- Occupation: Cubicularius
- Years active: c. 219 AD–221 AD
- Known for: Lover of the Roman emperor Elagabalus

= Aurelius Zoticus =

Lover of Roman emperor Elagabalus

Aurelius Zoticus (Greek: Αὐρήλιος Ζωτικός; active c. 219 – 221) was a cubicularius and famous male lover of the young Roman emperor Elagabalus.

His story is known in two versions, one told by Cassius Dio and one contained in the later Historia Augusta.

== Version of Dio ==
The contemporary historian Dio tells that Aurelius Zoticus was an athlete originally from Smyrna, the son of a cook, for which he had the nickname Mageiros ("cook"). In addition to having a beautiful body, Zotico was known for having large sexual organs; when the emperor's envoys, sent around for this purpose, learned of this fame, they had him accompanied to Rome with a gigantic escort.

In the capital he received the title of cubicularius, (attendant to the emperor's bedroom), obtained the honor of bearing the name Avitus (which belonged to Elagabalus' grandfather, Gaius Julius Avitus Alexianus), was adorned with garlands and brought to the imperial palace accompanied by many torches. Elagabalus opened the doors of the palace dancing and, when Zoticus greeted him calling him "Lord Emperor", Elagabalus replied: "Call me not Lord, for I am a Lady."

Elagabalus and Zoticus went to take a bath, where the emperor found out that the athlete lived up to his fame, and prepared for a night. However, Hierocles, a charioteer who had become the emperor's lover, had Zoticus served a drugged drink, fearing that he might supplant him in the favor of the emperor. Because of the drug, Zoticus was unable to satisfy his lover and, stripped of his honors, was exiled from Italy.
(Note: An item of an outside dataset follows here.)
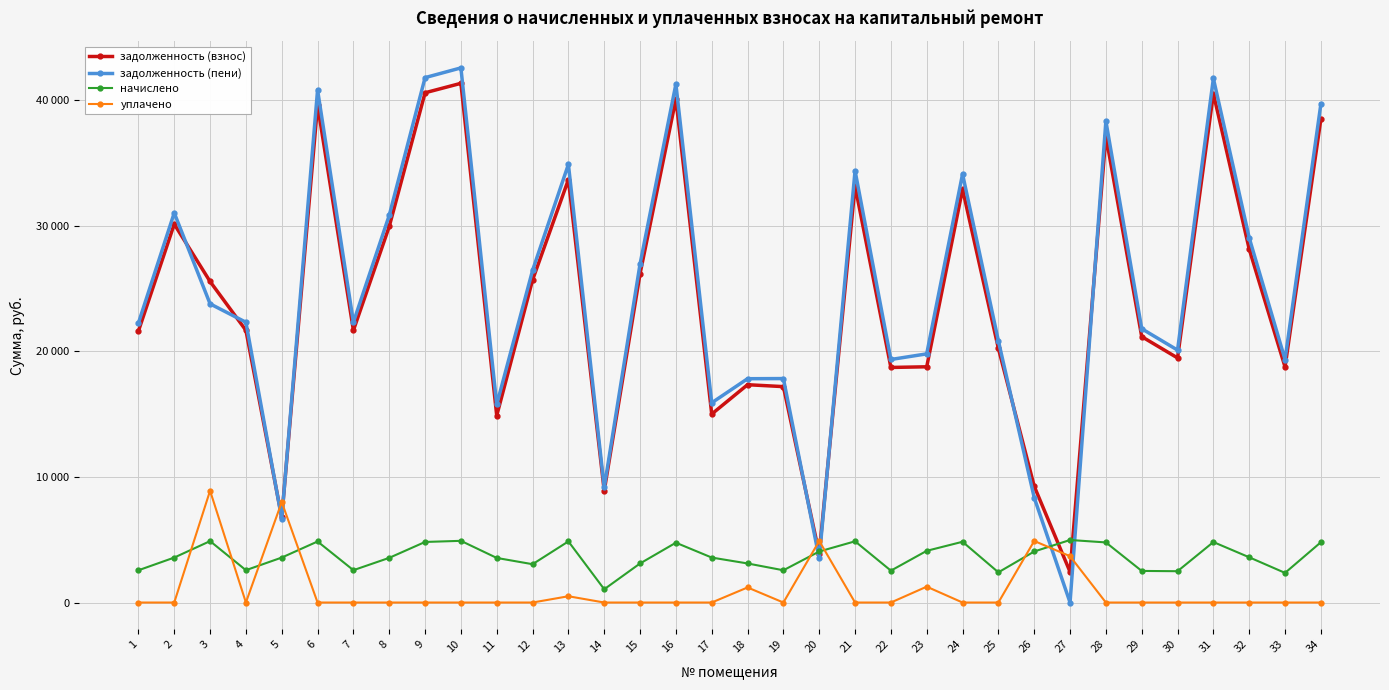

List the series in order of their peak value, highest first.

задолженность (пени), задолженность (взнос), уплачено, начислено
According to Dio, this saved him from death that would soon meet the emperor's collaborators and allies.

== Version of Historia Augusta ==
Historia Augusta, probably written in the 4th century, reports a slightly different version, contained in the first half of the book Life of Antoninus Elagabalus, It is considered more likely.
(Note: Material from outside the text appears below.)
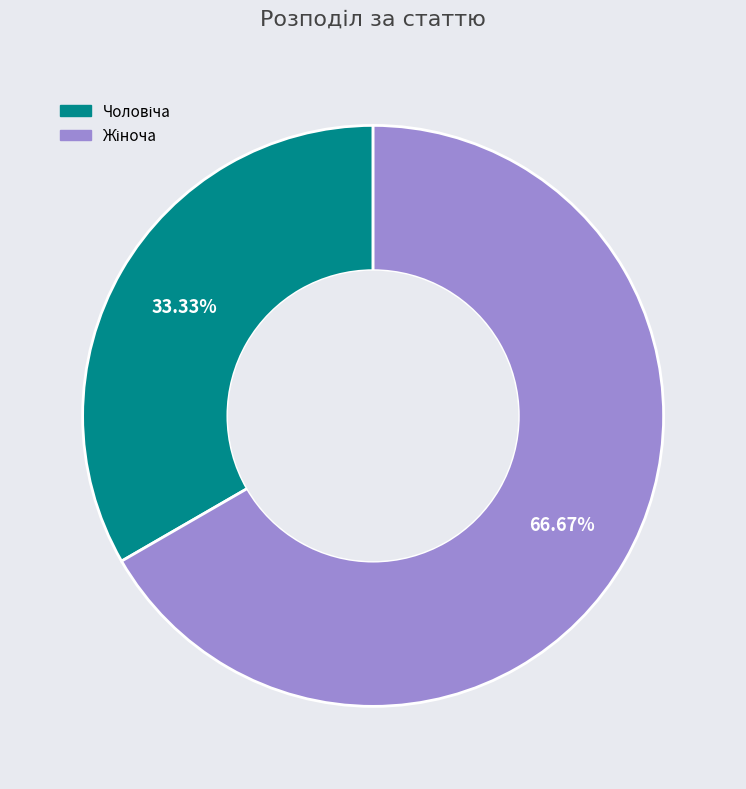

Does any single category account for the majority?

Yes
According to this story, Zoticus was for a long time a close collaborator of Elagabalus, so much so that the members of the court considered him the emperor's consort; Zoticus exploited the intimacy granted to him by Elagabalus, revealing the views and intentions of the emperor concerning the interested party upon payment, thus accumulating considerable wealth. Upon coming out of an audience with the emperor, he would go to each interested party revealing to them what concerned them, but in reality his confidences, both threatening and promising, were false.

According to this version, Elagabalus married Zoticus as the athlete's bride, even having the woman who accompanied the bride in a Roman marriage, and consummated their union.